In the same category are blood pressure monitors and electronic glucose meters that connect to a smartphone and allow blood pressure and blood sugar levels to be plotted, or to signal sudden changes and even send an alarm to the doctor if readings reach threatening levels.
One of the first smart glucose meters was introduced back in 2013 by iHealth Labs, a major manufacturer of medical gadgets, at the CES exhibition in Las Vegas. Subsequently, one of the largest smartphone manufacturers, Xiaomi, bought a stake in the company – now the iHealth Labs smart glucometer sells for about $40.
Watches with additional functions
Quite a number of manufacturers offer smart watches aimed at seniors: such devices usually have a larger screen and larger icons, as well as a physical alarm button on the case.
Among the most famous projects is the Omate Wherecom S3 from the Chinese company Omate, which originally specialized in children’s smart watches. Unfortunately, these watches can do nothing special but count heart rate, sound an alarm and inform about the whereabouts of an elderly person, and the size of the dial will in any case be a problem for people with impaired vision, so the advisability of buying such a device for $150 or more is left to the discretion of the potential owner.
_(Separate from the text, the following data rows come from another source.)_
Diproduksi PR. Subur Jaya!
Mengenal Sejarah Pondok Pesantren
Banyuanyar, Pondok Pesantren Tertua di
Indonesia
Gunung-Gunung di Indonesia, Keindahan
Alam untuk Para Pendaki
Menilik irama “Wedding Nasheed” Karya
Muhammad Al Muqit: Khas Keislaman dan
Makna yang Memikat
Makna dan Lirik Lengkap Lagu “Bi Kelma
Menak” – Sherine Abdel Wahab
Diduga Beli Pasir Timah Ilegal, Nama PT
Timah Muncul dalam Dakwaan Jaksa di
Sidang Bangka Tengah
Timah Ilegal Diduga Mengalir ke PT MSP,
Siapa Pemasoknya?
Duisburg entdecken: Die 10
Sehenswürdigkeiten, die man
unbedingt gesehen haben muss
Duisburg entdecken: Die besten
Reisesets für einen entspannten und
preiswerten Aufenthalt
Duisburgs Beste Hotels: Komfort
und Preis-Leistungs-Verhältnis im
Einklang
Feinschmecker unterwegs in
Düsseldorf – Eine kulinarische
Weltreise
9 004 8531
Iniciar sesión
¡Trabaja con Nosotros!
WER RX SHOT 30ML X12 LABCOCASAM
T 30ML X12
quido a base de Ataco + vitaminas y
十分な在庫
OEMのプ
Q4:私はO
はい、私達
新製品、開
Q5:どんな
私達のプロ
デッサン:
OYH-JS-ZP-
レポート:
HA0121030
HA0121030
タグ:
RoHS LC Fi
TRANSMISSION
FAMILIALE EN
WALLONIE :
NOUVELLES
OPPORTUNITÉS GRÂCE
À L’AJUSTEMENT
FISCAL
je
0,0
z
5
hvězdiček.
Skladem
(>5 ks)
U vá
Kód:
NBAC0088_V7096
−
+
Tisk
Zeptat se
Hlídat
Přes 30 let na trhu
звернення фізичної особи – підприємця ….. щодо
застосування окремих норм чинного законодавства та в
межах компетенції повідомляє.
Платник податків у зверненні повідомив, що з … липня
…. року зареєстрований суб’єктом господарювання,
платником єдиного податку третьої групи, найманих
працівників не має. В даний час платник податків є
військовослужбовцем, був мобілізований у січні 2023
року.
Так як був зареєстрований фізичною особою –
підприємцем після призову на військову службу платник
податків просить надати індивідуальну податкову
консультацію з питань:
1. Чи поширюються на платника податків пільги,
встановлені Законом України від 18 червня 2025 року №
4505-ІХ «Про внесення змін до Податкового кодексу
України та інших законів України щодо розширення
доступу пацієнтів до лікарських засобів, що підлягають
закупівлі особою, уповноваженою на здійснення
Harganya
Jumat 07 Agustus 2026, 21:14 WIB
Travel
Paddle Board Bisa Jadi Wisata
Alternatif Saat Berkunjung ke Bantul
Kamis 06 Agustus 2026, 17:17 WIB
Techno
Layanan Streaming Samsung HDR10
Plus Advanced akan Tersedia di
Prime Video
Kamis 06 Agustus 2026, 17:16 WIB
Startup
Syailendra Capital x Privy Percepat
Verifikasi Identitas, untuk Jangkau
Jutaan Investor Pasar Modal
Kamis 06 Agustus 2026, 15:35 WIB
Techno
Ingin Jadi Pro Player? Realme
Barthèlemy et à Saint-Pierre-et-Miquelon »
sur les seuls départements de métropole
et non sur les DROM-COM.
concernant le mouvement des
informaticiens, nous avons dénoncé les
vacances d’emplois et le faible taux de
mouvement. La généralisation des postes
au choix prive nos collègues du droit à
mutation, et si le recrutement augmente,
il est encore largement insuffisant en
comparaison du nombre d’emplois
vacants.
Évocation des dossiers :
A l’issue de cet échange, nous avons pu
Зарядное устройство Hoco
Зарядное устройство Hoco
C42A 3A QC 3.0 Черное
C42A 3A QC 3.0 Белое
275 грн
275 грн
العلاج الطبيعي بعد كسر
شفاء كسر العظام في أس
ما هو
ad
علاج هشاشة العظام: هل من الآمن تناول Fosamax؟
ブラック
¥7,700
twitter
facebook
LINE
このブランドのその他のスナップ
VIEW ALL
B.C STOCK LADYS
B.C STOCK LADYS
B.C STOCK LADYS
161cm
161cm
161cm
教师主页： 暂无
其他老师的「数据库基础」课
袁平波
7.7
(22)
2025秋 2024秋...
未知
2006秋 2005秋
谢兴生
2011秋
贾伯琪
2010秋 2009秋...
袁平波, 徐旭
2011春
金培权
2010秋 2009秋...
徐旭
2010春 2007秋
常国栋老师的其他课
The American company CarePredict’s Tempo project looks a bit more promising. Tempo is a wrist device without a screen that has a two-way voice communication function that can be activated by the owner or a person whose smartphone is entered into the device’s memory, but that is not Tempo’s main function. The device is equipped with several sensors, which in addition to the standard pulse counting are able to determine what the person is doing: whether he brushes his teeth, lies down, sits, eats or drinks.
CarePredict has developed a complex system of behavioral patterns based on a neural network that studies a person’s habits and is able to independently determine if his or her behavior becomes suspicious. For example, according to the authors of the project, the system is able to determine if a person is unwell, often before he or she realizes it himself or herself. The basic price of the device is $160.
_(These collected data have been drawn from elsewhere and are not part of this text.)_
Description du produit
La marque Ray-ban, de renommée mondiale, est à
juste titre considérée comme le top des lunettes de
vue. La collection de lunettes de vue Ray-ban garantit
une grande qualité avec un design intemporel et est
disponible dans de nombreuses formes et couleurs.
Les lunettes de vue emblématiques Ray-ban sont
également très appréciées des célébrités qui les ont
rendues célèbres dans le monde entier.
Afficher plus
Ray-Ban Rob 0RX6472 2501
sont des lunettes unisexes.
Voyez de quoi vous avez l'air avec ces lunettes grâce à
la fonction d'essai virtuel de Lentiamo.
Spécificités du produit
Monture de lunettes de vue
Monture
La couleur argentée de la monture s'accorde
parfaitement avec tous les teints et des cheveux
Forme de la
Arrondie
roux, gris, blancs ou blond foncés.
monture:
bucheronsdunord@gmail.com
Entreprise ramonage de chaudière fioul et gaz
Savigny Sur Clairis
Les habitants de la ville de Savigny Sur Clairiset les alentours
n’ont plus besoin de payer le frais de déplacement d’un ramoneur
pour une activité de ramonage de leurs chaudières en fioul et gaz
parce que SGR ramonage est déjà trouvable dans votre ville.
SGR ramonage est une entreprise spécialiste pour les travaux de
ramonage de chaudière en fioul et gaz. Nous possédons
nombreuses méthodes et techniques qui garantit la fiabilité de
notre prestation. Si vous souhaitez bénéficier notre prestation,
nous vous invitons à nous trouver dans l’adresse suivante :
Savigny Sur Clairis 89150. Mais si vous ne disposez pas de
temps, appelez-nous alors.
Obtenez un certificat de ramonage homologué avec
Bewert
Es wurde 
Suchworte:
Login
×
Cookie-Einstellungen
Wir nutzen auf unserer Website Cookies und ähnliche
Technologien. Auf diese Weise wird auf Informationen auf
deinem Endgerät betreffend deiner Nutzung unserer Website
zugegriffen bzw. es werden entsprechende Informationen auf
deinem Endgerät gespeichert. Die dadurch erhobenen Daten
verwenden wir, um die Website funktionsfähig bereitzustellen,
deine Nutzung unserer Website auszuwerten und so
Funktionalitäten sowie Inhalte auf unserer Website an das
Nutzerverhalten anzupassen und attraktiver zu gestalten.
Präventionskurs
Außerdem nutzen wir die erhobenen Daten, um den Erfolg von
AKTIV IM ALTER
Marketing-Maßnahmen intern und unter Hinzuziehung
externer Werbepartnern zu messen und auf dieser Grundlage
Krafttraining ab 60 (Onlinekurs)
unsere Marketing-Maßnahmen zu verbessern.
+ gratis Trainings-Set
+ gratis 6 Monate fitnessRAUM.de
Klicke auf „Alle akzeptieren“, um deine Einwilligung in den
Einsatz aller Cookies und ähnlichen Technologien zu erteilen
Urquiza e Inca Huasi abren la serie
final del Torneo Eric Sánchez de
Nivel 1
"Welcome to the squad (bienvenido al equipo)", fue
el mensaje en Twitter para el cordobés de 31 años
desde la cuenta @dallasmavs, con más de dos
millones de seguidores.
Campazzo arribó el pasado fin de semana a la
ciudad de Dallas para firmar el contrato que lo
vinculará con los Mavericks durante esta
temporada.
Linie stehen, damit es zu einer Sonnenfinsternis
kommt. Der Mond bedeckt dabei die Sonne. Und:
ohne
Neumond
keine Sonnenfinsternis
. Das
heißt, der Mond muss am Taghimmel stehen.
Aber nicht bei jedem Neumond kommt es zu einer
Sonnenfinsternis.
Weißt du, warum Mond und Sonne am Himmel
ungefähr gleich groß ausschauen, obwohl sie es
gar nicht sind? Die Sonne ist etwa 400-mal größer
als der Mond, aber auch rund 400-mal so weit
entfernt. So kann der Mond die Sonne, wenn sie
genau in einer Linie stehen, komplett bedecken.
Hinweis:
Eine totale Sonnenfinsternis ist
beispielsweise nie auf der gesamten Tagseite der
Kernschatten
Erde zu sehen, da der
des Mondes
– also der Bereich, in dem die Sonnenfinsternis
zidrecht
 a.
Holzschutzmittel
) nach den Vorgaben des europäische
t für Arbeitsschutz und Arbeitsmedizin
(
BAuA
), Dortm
For the elderly, who are no strangers to considerations of prestige when choosing devices, Swiss Limmex offers a wristwatch with alarm button and location detection, made in the tradition of Swiss watch design, for $400 and up.
Gadgets for controlling individual symptoms
Another important category of devices for the elderly focuses only on solving certain problems that are common to many, but not all elderly people. For example, the American company Lift Labs has designed a spoon for people suffering from Parkinson’s disease.
The device detects hand shake using an accelerometer and compensates for it with a special electrical device. In September 2014, Lift Labs was bought by Google and is now part of Google X’s special projects department; the spoon itself can be purchased online for about $200.
Smart Home Technologies
The American company HoneyCo offers smart home technology for consumers who are not always confident with their smartphone, primarily for the elderly who have decided to live independently and not move into a nursing home or with relatives.
The HoneyCo smart home uses a system of a large number of sensors connected to all household appliances; this system monitors all events occurring in the house and sounds an alarm if something has deviated from predetermined scenarios. For example, the homeowner’s children may receive an alarm if the kitchen stove is left on longer than a preset time, a door or window is left unlocked overnight, or if the homeowner has not been outdoors and has not shown any activity for longer than a preset time.
A separate direction in the development of gadgets for the elderly is serious and expensive devices that have not yet been used in mass practice, but in the future may dramatically change the way people with disabilities live and feel. For example, exoskeletons that would allow anyone to lift heavier than their own weight and cover distances inaccessible even to trained athletes.